TASK INSTRUCTIONS. Consider the listing below. Extract exactly the lines from the line containing "the white steel column at [369,146]" to the line containing "ceiling fan 2098", both included.

[Start of Attachment]

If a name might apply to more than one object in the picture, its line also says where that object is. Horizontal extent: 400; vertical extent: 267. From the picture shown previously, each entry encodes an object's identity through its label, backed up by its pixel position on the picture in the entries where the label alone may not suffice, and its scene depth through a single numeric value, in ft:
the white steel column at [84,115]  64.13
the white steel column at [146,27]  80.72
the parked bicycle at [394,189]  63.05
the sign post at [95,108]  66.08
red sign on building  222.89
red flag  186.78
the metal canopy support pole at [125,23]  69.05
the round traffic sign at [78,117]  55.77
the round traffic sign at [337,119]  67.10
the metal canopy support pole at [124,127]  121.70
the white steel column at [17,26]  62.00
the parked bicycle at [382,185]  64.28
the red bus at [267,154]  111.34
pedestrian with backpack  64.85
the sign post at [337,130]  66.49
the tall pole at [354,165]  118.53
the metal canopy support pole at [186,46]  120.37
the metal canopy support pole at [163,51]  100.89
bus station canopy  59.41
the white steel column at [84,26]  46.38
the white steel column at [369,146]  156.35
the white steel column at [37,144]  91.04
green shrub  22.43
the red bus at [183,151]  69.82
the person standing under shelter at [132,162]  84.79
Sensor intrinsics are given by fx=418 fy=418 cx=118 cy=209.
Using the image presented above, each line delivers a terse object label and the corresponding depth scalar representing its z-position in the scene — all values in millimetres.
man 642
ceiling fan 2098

[End of Attachment]
[Start of Attachment]

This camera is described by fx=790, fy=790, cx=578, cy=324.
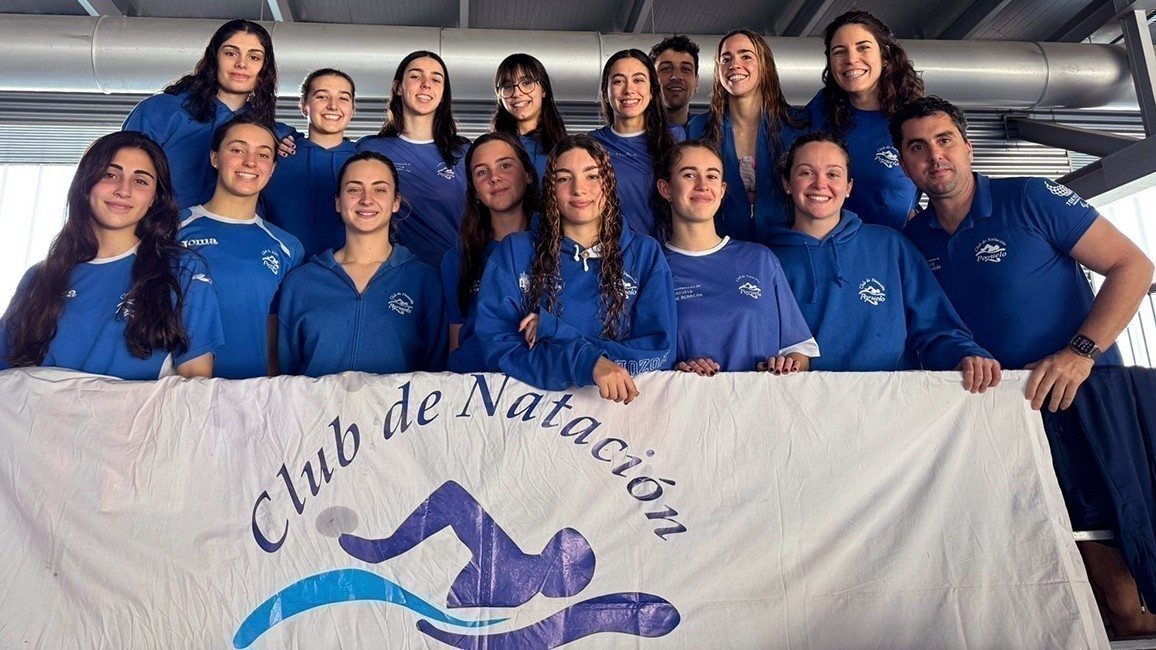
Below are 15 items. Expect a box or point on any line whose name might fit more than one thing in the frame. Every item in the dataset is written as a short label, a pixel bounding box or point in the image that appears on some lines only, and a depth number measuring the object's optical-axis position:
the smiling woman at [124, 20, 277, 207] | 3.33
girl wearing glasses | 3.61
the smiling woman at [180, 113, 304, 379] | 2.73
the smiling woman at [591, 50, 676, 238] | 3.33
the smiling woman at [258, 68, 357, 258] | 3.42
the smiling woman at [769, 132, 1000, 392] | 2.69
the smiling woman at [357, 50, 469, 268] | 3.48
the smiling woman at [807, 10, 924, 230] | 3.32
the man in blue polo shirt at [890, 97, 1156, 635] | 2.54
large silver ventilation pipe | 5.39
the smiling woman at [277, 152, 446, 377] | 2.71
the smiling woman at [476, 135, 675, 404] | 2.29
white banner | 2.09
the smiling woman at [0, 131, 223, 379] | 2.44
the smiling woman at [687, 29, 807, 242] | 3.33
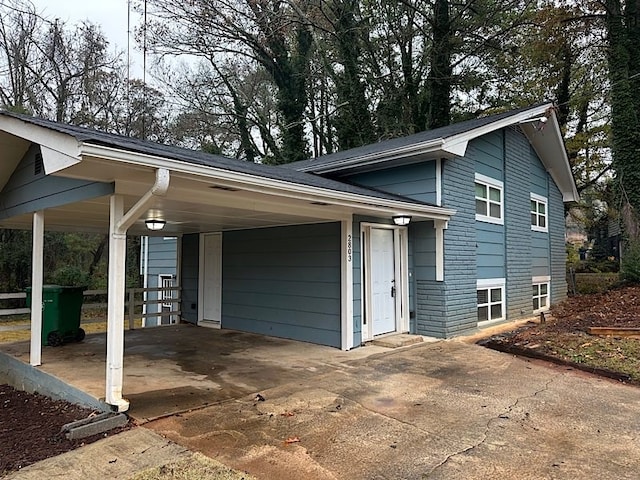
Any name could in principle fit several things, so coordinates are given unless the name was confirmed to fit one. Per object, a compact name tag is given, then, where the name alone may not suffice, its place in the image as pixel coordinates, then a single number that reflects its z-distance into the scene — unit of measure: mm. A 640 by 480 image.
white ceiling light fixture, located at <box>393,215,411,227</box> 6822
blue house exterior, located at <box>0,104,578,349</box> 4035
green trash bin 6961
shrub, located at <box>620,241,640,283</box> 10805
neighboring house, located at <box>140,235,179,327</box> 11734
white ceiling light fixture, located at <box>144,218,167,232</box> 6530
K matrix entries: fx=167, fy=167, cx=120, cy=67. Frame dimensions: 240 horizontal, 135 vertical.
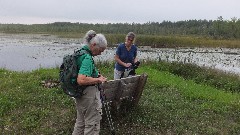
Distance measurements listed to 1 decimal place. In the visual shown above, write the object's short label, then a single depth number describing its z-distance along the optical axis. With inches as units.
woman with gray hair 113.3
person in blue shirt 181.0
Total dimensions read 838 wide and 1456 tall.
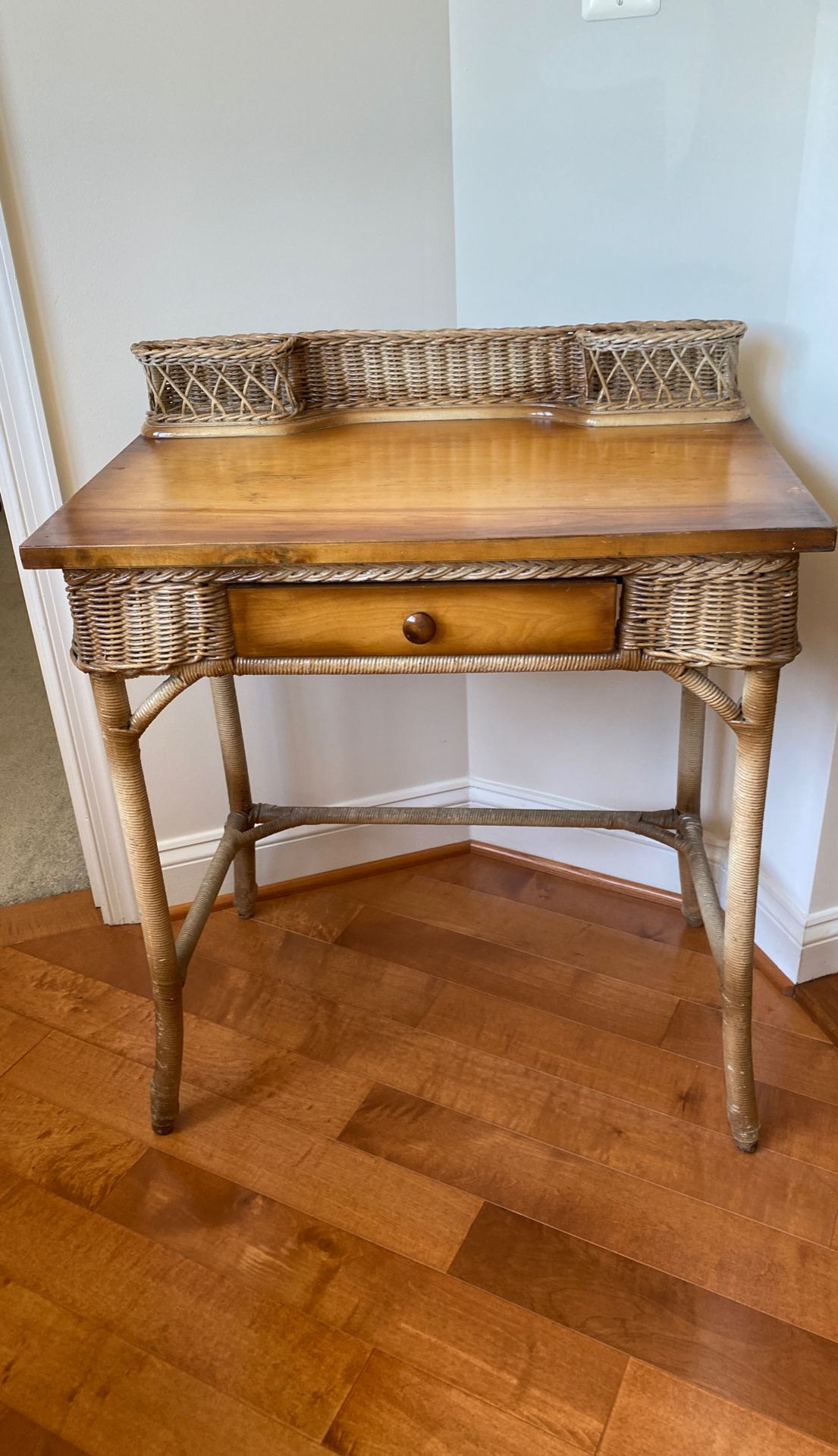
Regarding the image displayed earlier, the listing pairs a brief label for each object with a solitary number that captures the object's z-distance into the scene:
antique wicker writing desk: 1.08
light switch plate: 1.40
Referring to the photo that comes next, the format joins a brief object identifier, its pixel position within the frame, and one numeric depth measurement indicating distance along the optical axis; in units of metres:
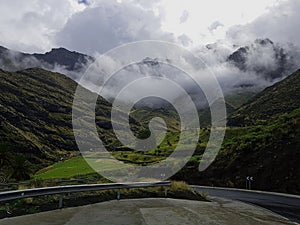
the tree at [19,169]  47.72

[End of Attachment]

ANSWER SECTION.
the white steel column at [369,146]  156.35
the white steel column at [37,144]  91.04
green shrub  22.43
the red bus at [183,151]  69.82
the person standing under shelter at [132,162]  84.79
Sensor intrinsics are given by fx=418 fy=418 cx=118 cy=209.
Using the image presented above, each line delivers a terse object label and the corresponding depth scalar representing its z-position in the scene — all values in millimetres.
man 642
ceiling fan 2098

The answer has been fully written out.